We had to fix the scope of the guarantee before designing any defence. The adversary is an LLM-driven attack — a hostile prompt, a hostile file Claude reads, or a hostile tool result — running Claude Code inside a developer’s devcontainer and trying to exfiltrate host credentials, drive the host IDE, or escalate privileges. The tempting-but-wrong framing is “a sandbox that contains arbitrary code”; that promises far more than bwrap-in-a-rootless-container can honestly deliver, and it invites bug reports for threats we never claimed to stop.

Decision#

Scope the tool to credential isolation against an in-container LLM adversary, not a general-purpose sandbox against arbitrary native code. Enforcement targets accidental and LLM-driven exposure, not a determined human who already controls the host. Explicitly out of scope: a bwrap-aware kernel exploit; the workspace contents themselves (Claude must read them to do its job — keep secrets out of the workspace); non-standard credential mounts the user adds; non-root devcontainers (tracked for v2). Internet-domain / exfil filtering is out of scope and gets its own record — see 5. Leave network egress open; egress filtering is out of scope. Lateral network isolation (blackholing RFC1918 so a compromised session cannot pivot to internal hosts) was later brought into scope as a layer around the tool — see 15. Jail Claude’s egress in a per-process netns with a routing allowlist.

Consequences#

  • Every defence maps to one observed exfiltration path (env vars, dotfiles, IPC sockets, X11, TIOCSTI, sudo) and the bwrap primitive that closes it, rather than to a generic “escape” notion.
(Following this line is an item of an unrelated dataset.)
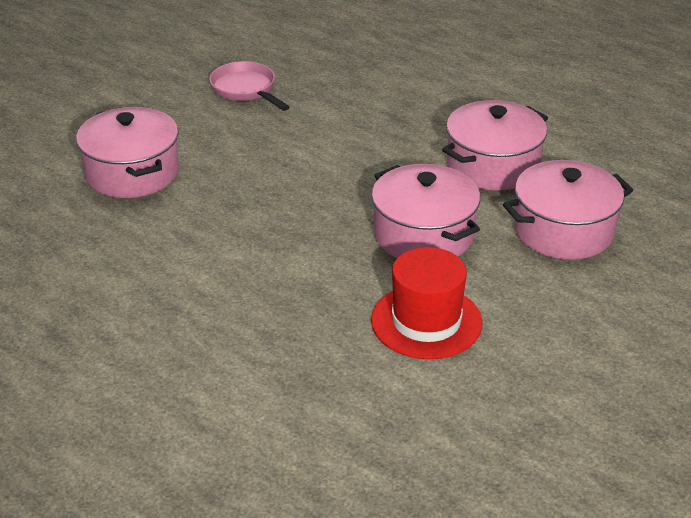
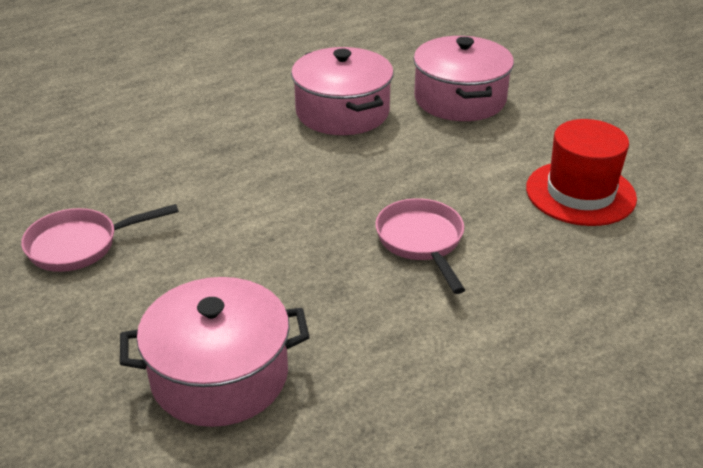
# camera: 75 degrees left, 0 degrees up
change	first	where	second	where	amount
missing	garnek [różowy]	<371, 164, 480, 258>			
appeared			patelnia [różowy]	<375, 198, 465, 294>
README-CLAUDE.md’s threat-model table is the authoritative scope.

  • “It doesn’t stop a kernel exploit” and “Claude can read my workspace” are documented non-goals, not bugs. The mitigation for workspace secrecy is yours: keep secrets outside the workspace.

  • A future “make it a real sandbox against native code” proposal is a different product with a different threat model, not an increment on this one.